__Data section__
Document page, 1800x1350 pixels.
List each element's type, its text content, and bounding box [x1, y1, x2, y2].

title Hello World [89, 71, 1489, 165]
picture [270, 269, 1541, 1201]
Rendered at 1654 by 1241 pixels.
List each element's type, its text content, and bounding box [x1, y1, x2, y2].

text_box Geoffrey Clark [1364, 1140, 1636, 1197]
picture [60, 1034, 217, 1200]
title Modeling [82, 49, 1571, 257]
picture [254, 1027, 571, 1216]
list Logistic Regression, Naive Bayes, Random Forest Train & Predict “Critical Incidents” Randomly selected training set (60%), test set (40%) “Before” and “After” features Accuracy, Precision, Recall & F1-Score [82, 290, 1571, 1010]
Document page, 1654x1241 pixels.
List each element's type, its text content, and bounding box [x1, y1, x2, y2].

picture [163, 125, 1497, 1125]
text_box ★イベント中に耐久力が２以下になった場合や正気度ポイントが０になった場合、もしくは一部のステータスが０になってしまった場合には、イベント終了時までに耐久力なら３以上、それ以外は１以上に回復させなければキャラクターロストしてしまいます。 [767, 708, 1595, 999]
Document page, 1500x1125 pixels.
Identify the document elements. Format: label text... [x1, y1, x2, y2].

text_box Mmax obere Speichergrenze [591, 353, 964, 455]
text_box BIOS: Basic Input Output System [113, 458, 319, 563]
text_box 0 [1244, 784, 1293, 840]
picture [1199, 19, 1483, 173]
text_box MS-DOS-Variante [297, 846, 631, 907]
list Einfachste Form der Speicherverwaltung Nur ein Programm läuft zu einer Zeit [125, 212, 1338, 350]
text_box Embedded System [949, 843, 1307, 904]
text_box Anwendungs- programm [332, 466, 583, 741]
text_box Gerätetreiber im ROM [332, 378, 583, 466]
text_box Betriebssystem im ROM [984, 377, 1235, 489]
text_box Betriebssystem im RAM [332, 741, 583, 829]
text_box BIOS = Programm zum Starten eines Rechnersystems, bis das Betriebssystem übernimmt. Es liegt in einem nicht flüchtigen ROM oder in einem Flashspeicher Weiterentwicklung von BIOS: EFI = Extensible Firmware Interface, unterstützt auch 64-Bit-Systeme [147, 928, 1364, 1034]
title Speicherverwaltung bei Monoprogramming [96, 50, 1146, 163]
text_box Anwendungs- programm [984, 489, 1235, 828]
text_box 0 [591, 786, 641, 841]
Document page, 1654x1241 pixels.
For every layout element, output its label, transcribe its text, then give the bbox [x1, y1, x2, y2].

__Exercise prompt__
Repeat the records from the line with "Document page, 1500x1125 pixels." up to and including the line with "text_box Embedded System".

__The result__
Document page, 1500x1125 pixels.
Identify the document elements. Format: label text... [x1, y1, x2, y2].

text_box Mmax obere Speichergrenze [591, 353, 964, 455]
text_box BIOS: Basic Input Output System [113, 458, 319, 563]
text_box 0 [1244, 784, 1293, 840]
picture [1199, 19, 1483, 173]
text_box MS-DOS-Variante [297, 846, 631, 907]
list Einfachste Form der Speicherverwaltung Nur ein Programm läuft zu einer Zeit [125, 212, 1338, 350]
text_box Embedded System [949, 843, 1307, 904]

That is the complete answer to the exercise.